(Stored data)
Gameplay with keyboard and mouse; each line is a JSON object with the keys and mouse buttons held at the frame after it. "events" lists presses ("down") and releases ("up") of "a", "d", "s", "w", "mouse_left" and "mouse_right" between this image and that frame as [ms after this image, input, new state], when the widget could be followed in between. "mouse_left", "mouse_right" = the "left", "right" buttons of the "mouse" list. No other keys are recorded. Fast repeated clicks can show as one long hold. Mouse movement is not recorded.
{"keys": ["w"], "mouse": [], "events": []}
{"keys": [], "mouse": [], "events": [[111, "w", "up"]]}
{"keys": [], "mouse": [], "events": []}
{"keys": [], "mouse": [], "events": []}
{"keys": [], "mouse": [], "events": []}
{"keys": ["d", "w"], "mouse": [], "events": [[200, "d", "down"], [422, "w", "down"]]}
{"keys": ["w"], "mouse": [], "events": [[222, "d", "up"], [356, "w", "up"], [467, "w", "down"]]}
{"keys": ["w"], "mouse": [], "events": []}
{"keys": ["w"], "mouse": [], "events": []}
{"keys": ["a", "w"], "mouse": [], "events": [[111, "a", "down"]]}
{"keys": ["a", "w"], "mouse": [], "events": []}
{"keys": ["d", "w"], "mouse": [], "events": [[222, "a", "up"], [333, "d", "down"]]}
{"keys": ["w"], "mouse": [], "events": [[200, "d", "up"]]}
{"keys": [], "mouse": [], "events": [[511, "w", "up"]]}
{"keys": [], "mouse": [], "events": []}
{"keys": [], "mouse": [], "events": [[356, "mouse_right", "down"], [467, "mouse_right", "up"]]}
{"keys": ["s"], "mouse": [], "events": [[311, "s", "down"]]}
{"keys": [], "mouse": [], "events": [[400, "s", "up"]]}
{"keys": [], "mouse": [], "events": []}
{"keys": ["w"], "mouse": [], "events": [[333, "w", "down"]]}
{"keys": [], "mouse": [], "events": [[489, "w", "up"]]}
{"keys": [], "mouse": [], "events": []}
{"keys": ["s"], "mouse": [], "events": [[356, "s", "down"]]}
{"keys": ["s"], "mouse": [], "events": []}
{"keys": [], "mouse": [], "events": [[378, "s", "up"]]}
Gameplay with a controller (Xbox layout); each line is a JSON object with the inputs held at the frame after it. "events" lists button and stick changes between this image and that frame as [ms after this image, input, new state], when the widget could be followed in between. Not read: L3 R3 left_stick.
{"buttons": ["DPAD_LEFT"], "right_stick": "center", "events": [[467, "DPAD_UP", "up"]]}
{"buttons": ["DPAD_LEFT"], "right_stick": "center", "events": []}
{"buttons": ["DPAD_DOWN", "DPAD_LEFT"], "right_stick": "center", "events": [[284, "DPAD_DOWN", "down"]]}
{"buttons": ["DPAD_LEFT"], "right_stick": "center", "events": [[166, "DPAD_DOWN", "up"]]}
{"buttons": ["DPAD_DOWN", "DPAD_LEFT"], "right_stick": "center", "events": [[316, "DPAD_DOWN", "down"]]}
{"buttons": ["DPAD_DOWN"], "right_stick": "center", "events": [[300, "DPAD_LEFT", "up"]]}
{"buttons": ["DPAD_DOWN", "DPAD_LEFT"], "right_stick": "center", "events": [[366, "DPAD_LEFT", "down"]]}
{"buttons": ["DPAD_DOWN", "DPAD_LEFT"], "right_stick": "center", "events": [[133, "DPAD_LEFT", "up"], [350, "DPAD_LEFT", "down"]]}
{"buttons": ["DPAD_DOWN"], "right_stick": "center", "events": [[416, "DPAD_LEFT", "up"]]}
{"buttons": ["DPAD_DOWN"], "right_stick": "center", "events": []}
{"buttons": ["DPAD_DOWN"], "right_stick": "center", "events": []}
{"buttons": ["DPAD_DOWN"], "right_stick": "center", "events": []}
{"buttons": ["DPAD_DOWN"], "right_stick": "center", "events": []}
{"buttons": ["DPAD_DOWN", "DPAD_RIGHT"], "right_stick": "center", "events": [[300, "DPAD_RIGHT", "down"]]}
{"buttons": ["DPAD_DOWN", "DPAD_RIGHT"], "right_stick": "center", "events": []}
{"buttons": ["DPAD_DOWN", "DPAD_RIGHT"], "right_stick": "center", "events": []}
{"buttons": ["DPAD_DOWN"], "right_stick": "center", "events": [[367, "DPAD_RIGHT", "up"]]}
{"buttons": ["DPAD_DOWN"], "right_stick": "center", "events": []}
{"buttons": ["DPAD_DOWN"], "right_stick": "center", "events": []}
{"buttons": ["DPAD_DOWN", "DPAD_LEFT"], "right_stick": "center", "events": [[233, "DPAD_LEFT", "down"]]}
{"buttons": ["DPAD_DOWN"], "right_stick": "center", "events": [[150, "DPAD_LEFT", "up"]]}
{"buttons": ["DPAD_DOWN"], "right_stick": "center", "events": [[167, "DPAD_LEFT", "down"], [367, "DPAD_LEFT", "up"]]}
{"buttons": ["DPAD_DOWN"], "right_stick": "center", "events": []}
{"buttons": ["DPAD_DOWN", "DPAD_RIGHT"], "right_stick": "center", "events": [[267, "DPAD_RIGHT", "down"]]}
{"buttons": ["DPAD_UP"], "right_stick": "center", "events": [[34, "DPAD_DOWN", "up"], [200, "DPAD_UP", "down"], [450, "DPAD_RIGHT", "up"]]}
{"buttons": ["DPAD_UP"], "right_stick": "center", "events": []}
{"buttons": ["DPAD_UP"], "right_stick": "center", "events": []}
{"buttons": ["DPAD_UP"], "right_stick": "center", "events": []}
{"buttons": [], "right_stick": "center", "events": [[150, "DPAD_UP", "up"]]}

## TRY IT
The records above are to be printed in full, exactly as they appear.

## SOLUTION
Gameplay with keyboard and mouse; each line is a JSON object with the keys and mouse buttons held at the frame after it. "events" lists presses ("down") and releases ("up") of "a", "d", "s", "w", "mouse_left" and "mouse_right" between this image and that frame as [ms after this image, input, new state], when the widget could be followed in between. "mouse_left", "mouse_right" = the "left", "right" buttons of the "mouse" list. No other keys are recorded. Fast repeated clicks can show as one long hold. Mouse movement is not recorded.
{"keys": ["w"], "mouse": [], "events": []}
{"keys": [], "mouse": [], "events": [[111, "w", "up"]]}
{"keys": [], "mouse": [], "events": []}
{"keys": [], "mouse": [], "events": []}
{"keys": [], "mouse": [], "events": []}
{"keys": ["d", "w"], "mouse": [], "events": [[200, "d", "down"], [422, "w", "down"]]}
{"keys": ["w"], "mouse": [], "events": [[222, "d", "up"], [356, "w", "up"], [467, "w", "down"]]}
{"keys": ["w"], "mouse": [], "events": []}
{"keys": ["w"], "mouse": [], "events": []}
{"keys": ["a", "w"], "mouse": [], "events": [[111, "a", "down"]]}
{"keys": ["a", "w"], "mouse": [], "events": []}
{"keys": ["d", "w"], "mouse": [], "events": [[222, "a", "up"], [333, "d", "down"]]}
{"keys": ["w"], "mouse": [], "events": [[200, "d", "up"]]}
{"keys": [], "mouse": [], "events": [[511, "w", "up"]]}
{"keys": [], "mouse": [], "events": []}
{"keys": [], "mouse": [], "events": [[356, "mouse_right", "down"], [467, "mouse_right", "up"]]}
{"keys": ["s"], "mouse": [], "events": [[311, "s", "down"]]}
{"keys": [], "mouse": [], "events": [[400, "s", "up"]]}
{"keys": [], "mouse": [], "events": []}
{"keys": ["w"], "mouse": [], "events": [[333, "w", "down"]]}
{"keys": [], "mouse": [], "events": [[489, "w", "up"]]}
{"keys": [], "mouse": [], "events": []}
{"keys": ["s"], "mouse": [], "events": [[356, "s", "down"]]}
{"keys": ["s"], "mouse": [], "events": []}
{"keys": [], "mouse": [], "events": [[378, "s", "up"]]}
Gameplay with a controller (Xbox layout); each line is a JSON object with the inputs held at the frame after it. "events" lists button and stick changes between this image and that frame as [ms after this image, input, new state], when the widget could be followed in between. Not read: L3 R3 left_stick.
{"buttons": ["DPAD_LEFT"], "right_stick": "center", "events": [[467, "DPAD_UP", "up"]]}
{"buttons": ["DPAD_LEFT"], "right_stick": "center", "events": []}
{"buttons": ["DPAD_DOWN", "DPAD_LEFT"], "right_stick": "center", "events": [[284, "DPAD_DOWN", "down"]]}
{"buttons": ["DPAD_LEFT"], "right_stick": "center", "events": [[166, "DPAD_DOWN", "up"]]}
{"buttons": ["DPAD_DOWN", "DPAD_LEFT"], "right_stick": "center", "events": [[316, "DPAD_DOWN", "down"]]}
{"buttons": ["DPAD_DOWN"], "right_stick": "center", "events": [[300, "DPAD_LEFT", "up"]]}
{"buttons": ["DPAD_DOWN", "DPAD_LEFT"], "right_stick": "center", "events": [[366, "DPAD_LEFT", "down"]]}
{"buttons": ["DPAD_DOWN", "DPAD_LEFT"], "right_stick": "center", "events": [[133, "DPAD_LEFT", "up"], [350, "DPAD_LEFT", "down"]]}
{"buttons": ["DPAD_DOWN"], "right_stick": "center", "events": [[416, "DPAD_LEFT", "up"]]}
{"buttons": ["DPAD_DOWN"], "right_stick": "center", "events": []}
{"buttons": ["DPAD_DOWN"], "right_stick": "center", "events": []}
{"buttons": ["DPAD_DOWN"], "right_stick": "center", "events": []}
{"buttons": ["DPAD_DOWN"], "right_stick": "center", "events": []}
{"buttons": ["DPAD_DOWN", "DPAD_RIGHT"], "right_stick": "center", "events": [[300, "DPAD_RIGHT", "down"]]}
{"buttons": ["DPAD_DOWN", "DPAD_RIGHT"], "right_stick": "center", "events": []}
{"buttons": ["DPAD_DOWN", "DPAD_RIGHT"], "right_stick": "center", "events": []}
{"buttons": ["DPAD_DOWN"], "right_stick": "center", "events": [[367, "DPAD_RIGHT", "up"]]}
{"buttons": ["DPAD_DOWN"], "right_stick": "center", "events": []}
{"buttons": ["DPAD_DOWN"], "right_stick": "center", "events": []}
{"buttons": ["DPAD_DOWN", "DPAD_LEFT"], "right_stick": "center", "events": [[233, "DPAD_LEFT", "down"]]}
{"buttons": ["DPAD_DOWN"], "right_stick": "center", "events": [[150, "DPAD_LEFT", "up"]]}
{"buttons": ["DPAD_DOWN"], "right_stick": "center", "events": [[167, "DPAD_LEFT", "down"], [367, "DPAD_LEFT", "up"]]}
{"buttons": ["DPAD_DOWN"], "right_stick": "center", "events": []}
{"buttons": ["DPAD_DOWN", "DPAD_RIGHT"], "right_stick": "center", "events": [[267, "DPAD_RIGHT", "down"]]}
{"buttons": ["DPAD_UP"], "right_stick": "center", "events": [[34, "DPAD_DOWN", "up"], [200, "DPAD_UP", "down"], [450, "DPAD_RIGHT", "up"]]}
{"buttons": ["DPAD_UP"], "right_stick": "center", "events": []}
{"buttons": ["DPAD_UP"], "right_stick": "center", "events": []}
{"buttons": ["DPAD_UP"], "right_stick": "center", "events": []}
{"buttons": [], "right_stick": "center", "events": [[150, "DPAD_UP", "up"]]}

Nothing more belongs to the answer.